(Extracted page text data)
※ ※ ※
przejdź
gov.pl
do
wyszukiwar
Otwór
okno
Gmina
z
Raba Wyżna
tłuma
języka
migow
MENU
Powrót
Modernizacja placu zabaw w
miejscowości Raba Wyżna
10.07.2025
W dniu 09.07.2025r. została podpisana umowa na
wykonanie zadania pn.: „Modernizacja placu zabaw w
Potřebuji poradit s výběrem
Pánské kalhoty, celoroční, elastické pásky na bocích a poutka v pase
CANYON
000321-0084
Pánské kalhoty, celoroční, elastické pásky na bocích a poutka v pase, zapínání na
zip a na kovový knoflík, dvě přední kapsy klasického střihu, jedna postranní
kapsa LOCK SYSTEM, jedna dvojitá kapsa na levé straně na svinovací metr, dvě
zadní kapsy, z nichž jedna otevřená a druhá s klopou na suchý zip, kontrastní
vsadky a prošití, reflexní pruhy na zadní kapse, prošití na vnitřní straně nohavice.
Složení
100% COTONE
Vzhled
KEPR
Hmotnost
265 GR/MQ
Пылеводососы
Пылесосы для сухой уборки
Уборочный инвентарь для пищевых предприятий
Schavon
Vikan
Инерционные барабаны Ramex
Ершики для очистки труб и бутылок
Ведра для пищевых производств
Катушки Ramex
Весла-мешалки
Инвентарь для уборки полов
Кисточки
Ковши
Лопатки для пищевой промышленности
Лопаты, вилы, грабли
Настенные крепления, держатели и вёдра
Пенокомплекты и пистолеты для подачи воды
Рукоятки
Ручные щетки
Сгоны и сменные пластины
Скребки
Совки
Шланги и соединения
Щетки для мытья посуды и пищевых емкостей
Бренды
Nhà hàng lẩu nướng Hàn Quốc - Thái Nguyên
※ ※ ※
**WHAT IS EXPECTED**
All lines from the one with "Шланги и соединения" onward to the end of the records above should be repeated exactly, and only those lines.

**WRITTEN RESPONSE**
Шланги и соединения
Щетки для мытья посуды и пищевых емкостей
Бренды
Nhà hàng lẩu nướng Hàn Quốc - Thái Nguyên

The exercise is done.